Integrate along $z$ from $0$ (since $z$ is a sum of non-negative quantities, it is also non-negative) to $3$ to obtain the volume:
$$ \begin{align} M_{l} &= \int_{z=0}^{3} dM_{l} = \int_{z=0}^{3} dV_{l} = \int_{z=0}^{3} A_{l}(z)dz = \int_{z=0}^{3}12\sqrt{3}zdz \\ &= 12\sqrt{3}\int_{z=0}^{3}zdz \\ &= 12\sqrt{3}\left[ \dfrac{9}{2} \right] \\ &= 54\sqrt{3} \approx 93.53 \end{align} $$
calculating an upper-bound for the mass of the body
Having found a lower-bound to the mass, let's find an upper-bound.
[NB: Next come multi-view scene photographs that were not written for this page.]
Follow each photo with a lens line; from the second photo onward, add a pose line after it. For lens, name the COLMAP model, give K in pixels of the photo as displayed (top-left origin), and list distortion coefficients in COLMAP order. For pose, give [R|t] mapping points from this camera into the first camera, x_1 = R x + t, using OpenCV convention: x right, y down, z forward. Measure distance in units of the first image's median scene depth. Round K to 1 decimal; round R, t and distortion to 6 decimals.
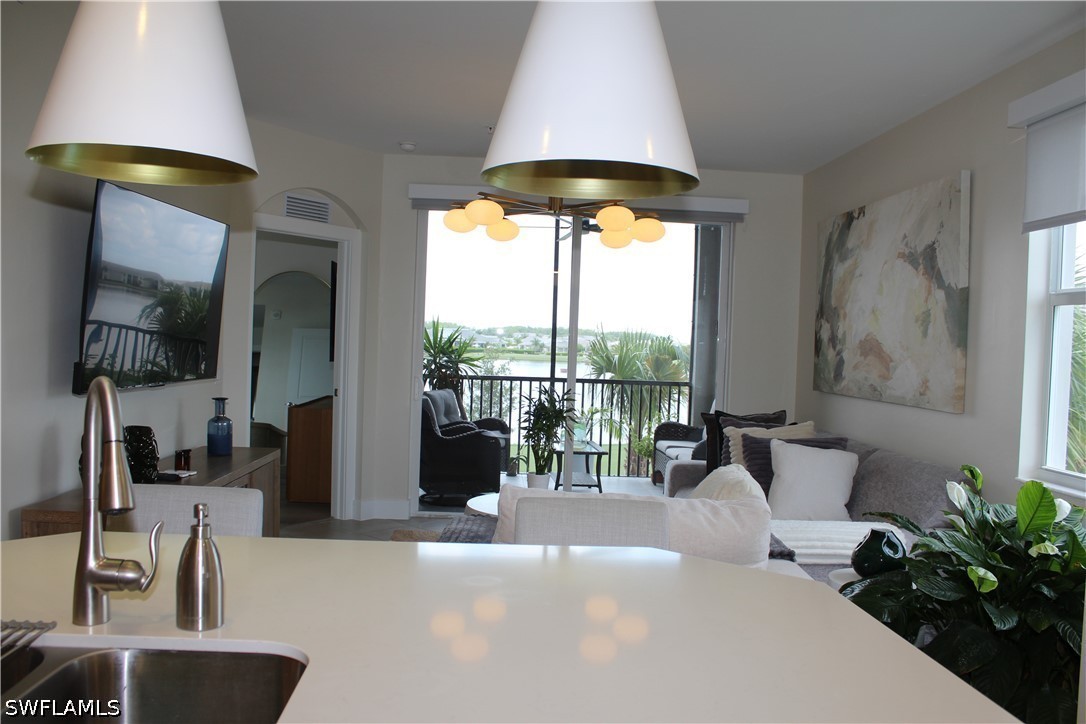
lens RADIAL K [[924.4, 0, 566.2], [0, 924.4, 364.4], [0, 0, 1]] dist [-0.072041, -0.001491]
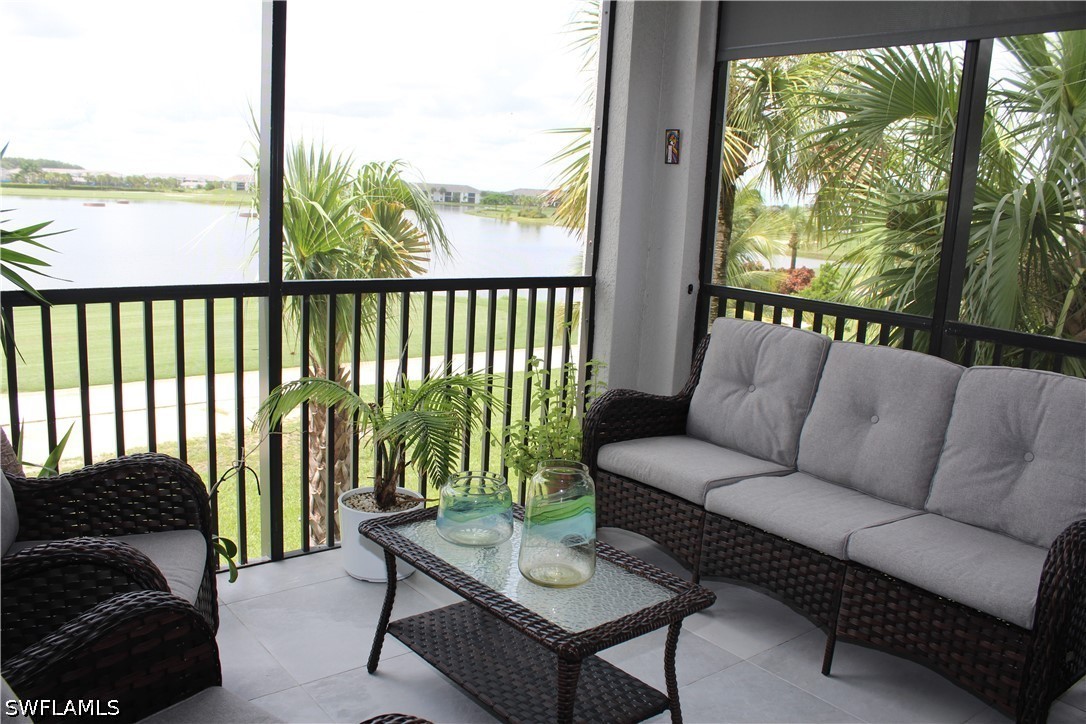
lens RADIAL K [[907.6, 0, 543.0], [0, 907.6, 362.0], [0, 0, 1]] dist [-0.163978, 0.135510]
pose [[0.825322, -0.094878, 0.556634, -0.116720], [-0.010536, 0.983023, 0.183177, -0.017616], [-0.564564, -0.157045, 0.810311, 0.689489]]
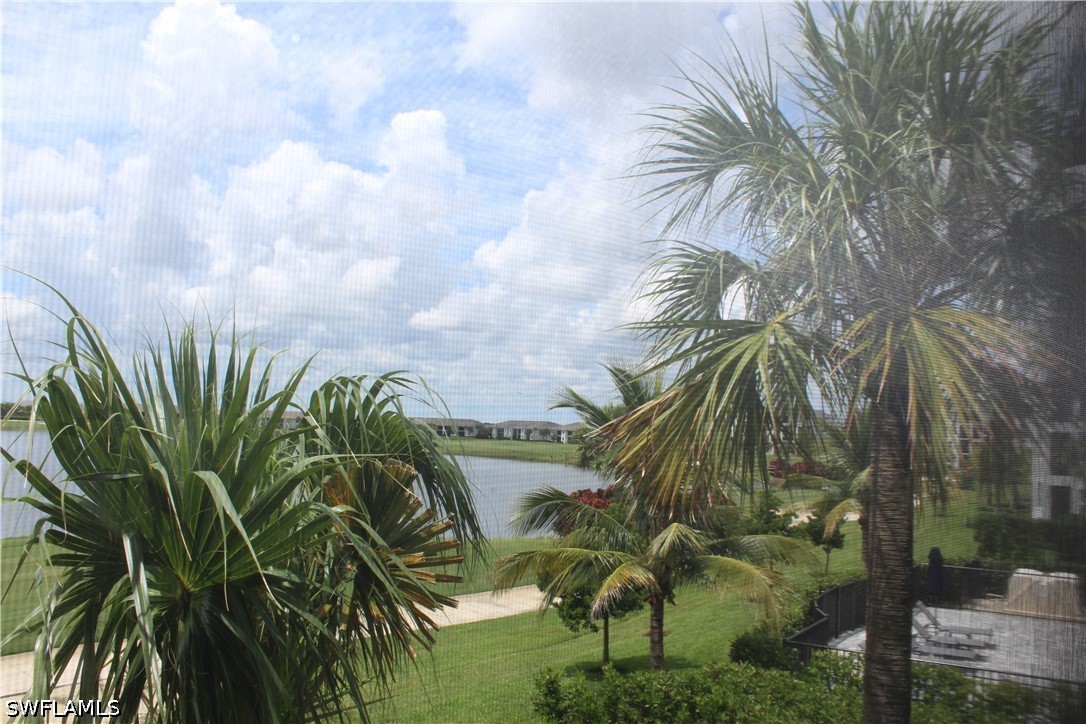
lens RADIAL K [[907.6, 0, 543.0], [0, 907.6, 362.0], [0, 0, 1]] dist [-0.163978, 0.135510]
pose [[0.759934, 0.038419, 0.648864, -0.009394], [0.004532, 0.997914, -0.064393, -0.023385], [-0.649984, 0.051875, 0.758175, 0.981381]]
Along the $y$-axis, the larger smallest rectangle containing the horizontal sections has boundaries $y = \pm 2\sqrt{3z}$. We may calculate an upper-bound to the area as well.
Going along the $z$-axis, the area of the smallest rectangle containing the truncated circle (for obtaining an upper-bound to the area $A_{u}$) is
$$ \begin{align} A_{u}(z) &= \left( 4\times \sqrt{3z} \right) \times \left( 2\times \sqrt{3z} \right) \\ &= 24z \end{align} $$
$$ \begin{align} dV_{u} &= A_{u}(z)dz \\ &= 24zdz \end{align} $$ $$ dM_{u}=dV_{u} $$ $$ \begin{align} M_{u} &= \int_{z=0}^{3} dM_{u} = \int_{z=0}^{3} dV_{u} = \int_{z=0}^{3} A_{u}(z)dz = \int_{z=0}^{3}24zdz \\ &= 24\int_{z=0}^{3}zdz \\ &= 24 \left[ \dfrac{9}{2} \right] \\ &= 108 \end{align} $$
$M \in (M_l,M_u)=(54\sqrt{3},108)$. That's not bad.